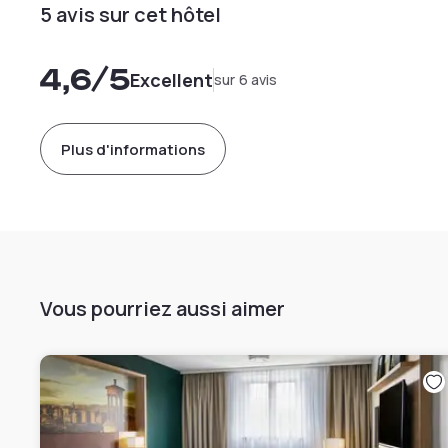
5 avis sur cet hôtel
4,6
/5
Excellent
sur 6 avis
Plus d'informations
Vous pourriez aussi aimer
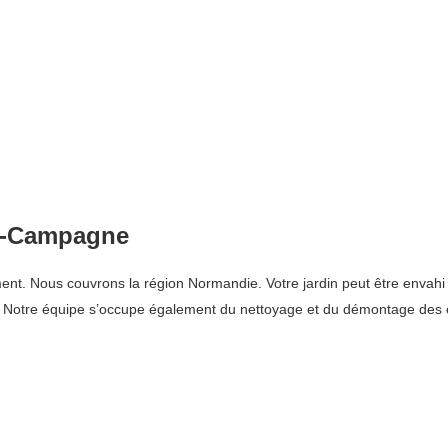
la-Campagne
 Nous couvrons la région Normandie. Votre jardin peut être envahi et l
. Notre équipe s’occupe également du nettoyage et du démontage des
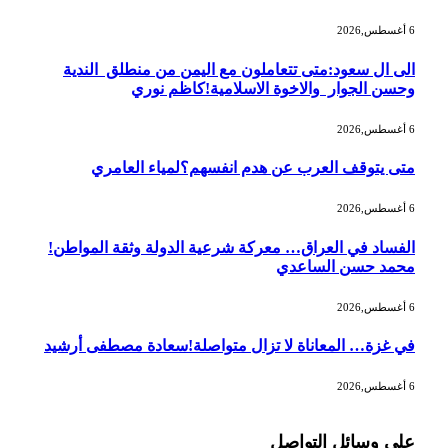
6 أغسطس,2026
الى ال سعود:متى تتعاملون مع اليمن من منطلق الندية
وحسن الجوار والاخوة الاسلامية!كاظم نوري
6 أغسطس,2026
متى يتوقف العرب عن هدم انفسهم؟لمياء العامري
6 أغسطس,2026
الفساد في العراق… معركة شرعية الدولة وثقة المواطن!
محمد حسن الساعدي
6 أغسطس,2026
في غزة… المعاناة لا تزال متواصلة!سعادة مصطفى أرشيد
6 أغسطس,2026
على وسائل التواصل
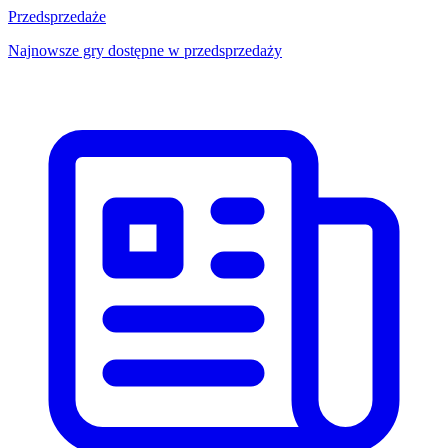
Przedsprzedaże
Najnowsze gry dostępne w przedsprzedaży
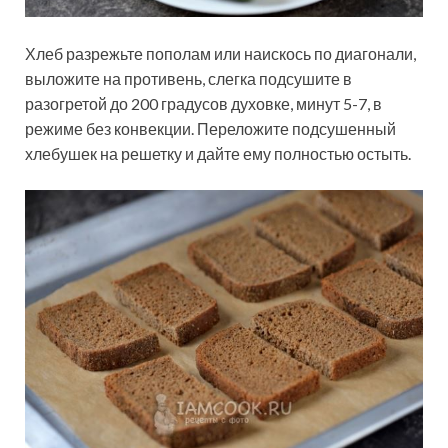
Хлеб разрежьте пополам или наискось по диагонали,
выложите на противень, слегка подсушите в
разогретой до 200 градусов духовке, минут 5-7, в
режиме без конвекции. Переложите подсушенный
хлебушек на решетку и дайте ему полностью остыть.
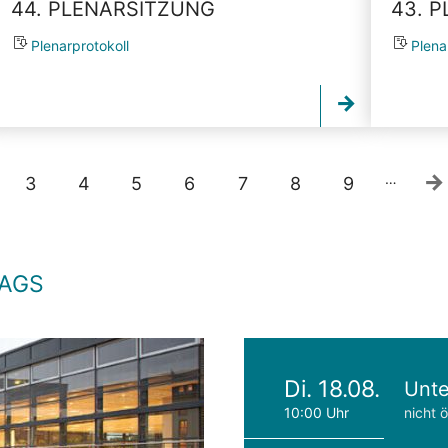
44. PLENARSITZUNG
43. 
Plenarprotokoll
Plena
…
3
4
5
6
7
8
9
TAGS
Di. 18.08.
Unte
10:00 Uhr
nicht ö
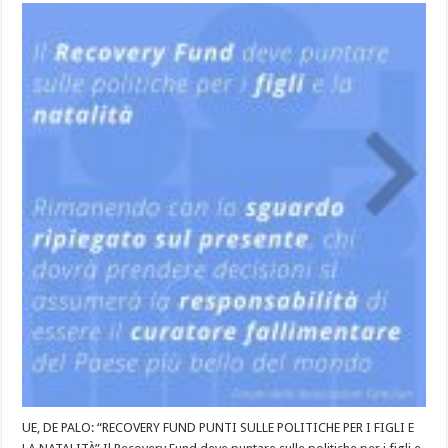
UE, DE PALO: “RECOVERY FUND PUNTI SULLE POLITICHE PER I FIGLI E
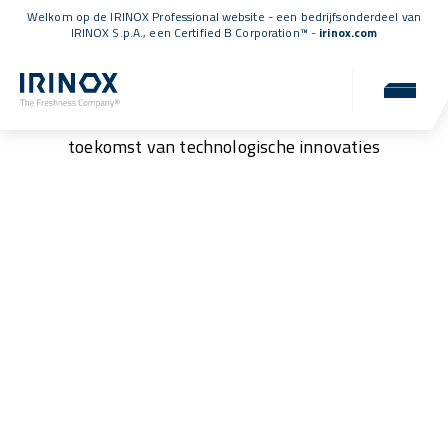
Welkom op de IRINOX Professional website - een bedrijfsonderdeel van
IRINOX S.p.A., een
Certified B Corporation™
-
irinox.com
Partnerschap
Duurzame partnerschappen om te bouwen aan een
toekomst van technologische innovaties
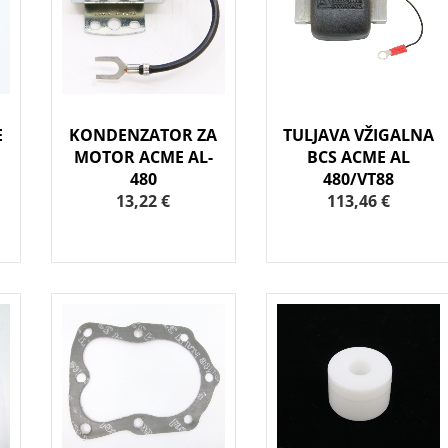
E
KONDENZATOR ZA
TULJAVA VŽIGALNA
MOTOR ACME AL-
BCS ACME AL
480
480/VT88
13,22 €
113,46 €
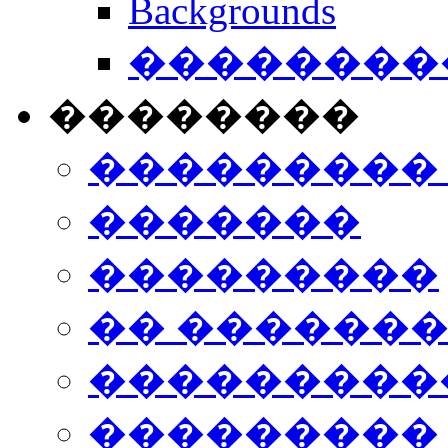
Backgrounds
���������
��������
���������
�������
���������
�� ������
���������
���������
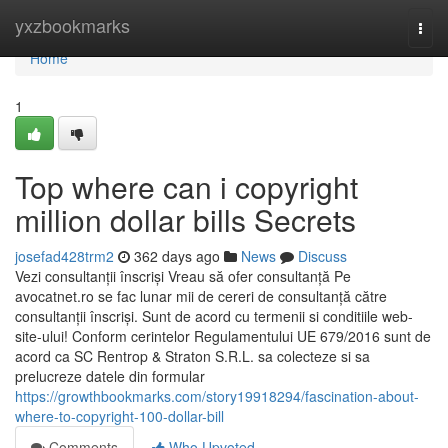
Home
yxzbookmarks
Togg
navi
Home
1
Top where can i copyright
million dollar bills Secrets
josefad428trm2
362 days ago
News
Discuss
Vezi consultanții înscriși Vreau să ofer consultanță Pe
avocatnet.ro se fac lunar mii de cereri de consultanță către
consultanții înscriși. Sunt de acord cu termenii si conditiile web-
site-ului! Conform cerintelor Regulamentului UE 679/2016 sunt de
acord ca SC Rentrop & Straton S.R.L. sa colecteze si sa
prelucreze datele din formular
https://growthbookmarks.com/story19918294/fascination-about-
where-to-copyright-100-dollar-bill
Comments
Who Upvoted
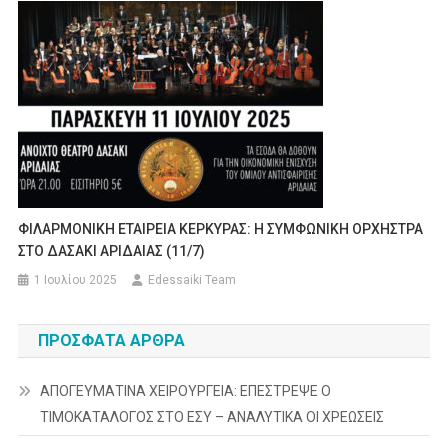
ΦΙΛΑΡΜΟΝΙΚΗ ΕΤΑΙΡΕΙΑ ΚΕΡΚΥΡΑΣ: Η ΣΥΜΦΩΝΙΚΗ ΟΡΧΗΣΤΡΑ
ΣΤΟ ΔΑΣΑΚΙ ΑΡΙΔΑΙΑΣ (11/7)
1 Ιουλίου 2025
Edessaiki Team
ΠΡΌΣΦΑΤΑ ΆΡΘΡΑ
ΑΠΟΓΕΥΜΑΤΙΝΑ ΧΕΙΡΟΥΡΓΕΙΑ: ΕΠΕΣΤΡΕΨΕ Ο
ΤΙΜΟΚΑΤΑΛΟΓΟΣ ΣΤΟ ΕΣΥ – ΑΝΑΛΥΤΙΚΑ ΟΙ ΧΡΕΩΣΕΙΣ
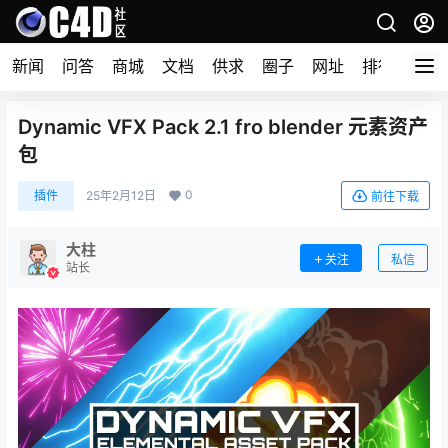
新闻
问答
商城
文档
供求
圈子
网址
排行榜
Dynamic VFX Pack 2.1 fro blender 元素资产
包
0
插件
25年2月12日
前往下载
大柱
关注
私信
站长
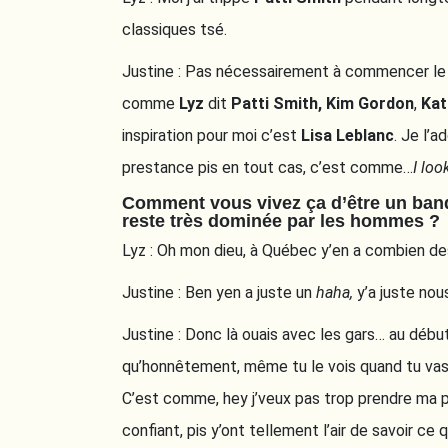
classiques tsé.
Justine : Pas nécessairement à commencer l
comme
Lyz
dit
Patti Smith,
Kim Gordon
,
Kat
inspiration pour moi c’est
Lisa Leblanc
. Je l’a
prestance pis en tout cas, c’est comme…
I loo
Comment vous vivez ça d’être un band
reste très dominée par les hommes ?
Lyz : Oh mon dieu, à Québec y’en a combien d
Justine : Ben yen a juste un
haha,
y’a juste nou
Justine : Donc là ouais avec les gars… au début 
qu’honnêtement, même tu le vois quand tu vas
C’est comme, hey j’veux pas trop prendre ma pl
confiant, pis y’ont tellement l’air de savoir ce 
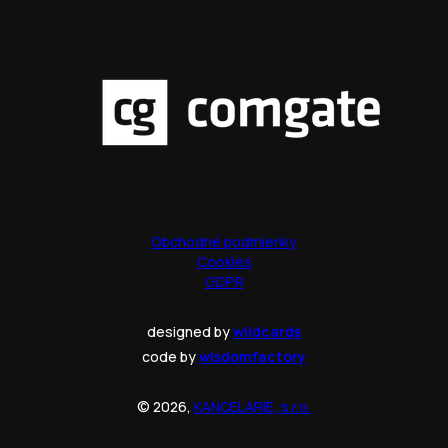
Obchodné podmienky
Cookies
GDPR
designed by
wildcards
code by
wisdomfactory
© 2026,
KANCELARIE, s.r.o.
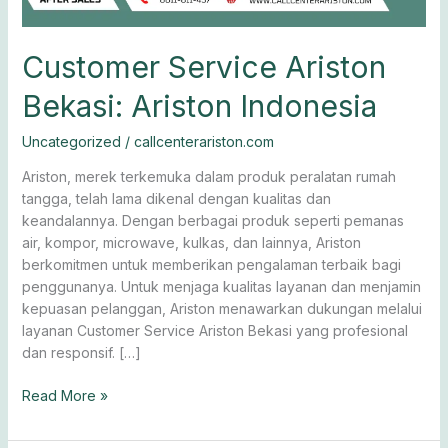
Customer Service Ariston
Bekasi: Ariston Indonesia
Uncategorized
/
callcenterariston.com
Ariston, merek terkemuka dalam produk peralatan rumah
tangga, telah lama dikenal dengan kualitas dan
keandalannya. Dengan berbagai produk seperti pemanas
air, kompor, microwave, kulkas, dan lainnya, Ariston
berkomitmen untuk memberikan pengalaman terbaik bagi
penggunanya. Untuk menjaga kualitas layanan dan menjamin
kepuasan pelanggan, Ariston menawarkan dukungan melalui
layanan Customer Service Ariston Bekasi yang profesional
dan responsif. […]
Read More »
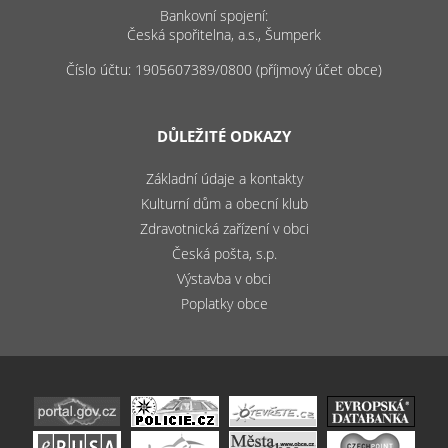
Bankovní spojení:
Česká spořitelna, a.s., Šumperk
Číslo účtu: 1905607389/0800 (příjmový účet obce)
DŮLEŽITÉ ODKAZY
Základní údaje a kontakty
Kulturní dům a obecní klub
Zdravotnická zařízení v obci
Česká pošta, s.p.
Výstavba v obci
Poplatky obce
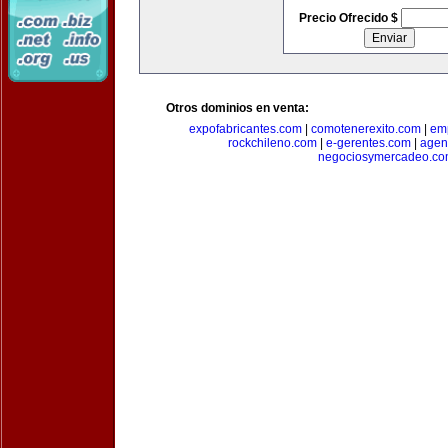
Precio Ofrecido $
Otros dominios en venta:
expofabricantes.com
|
comotenerexito.com
|
emp
rockchileno.com
|
e-gerentes.com
|
agen
negociosymercadeo.co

→ **Task directions**
Please update the records from the line holding "Obchodné podmienky" through the line holding "KANCELARIE, s.r.o.", inclusive, by changing "code by" to "developed by" and leaving all else as it stands. Return only those lines.

→ **Your response**
Obchodné podmienky
Cookies
GDPR
designed by
wildcards
developed by
wisdomfactory
© 2026,
KANCELARIE, s.r.o.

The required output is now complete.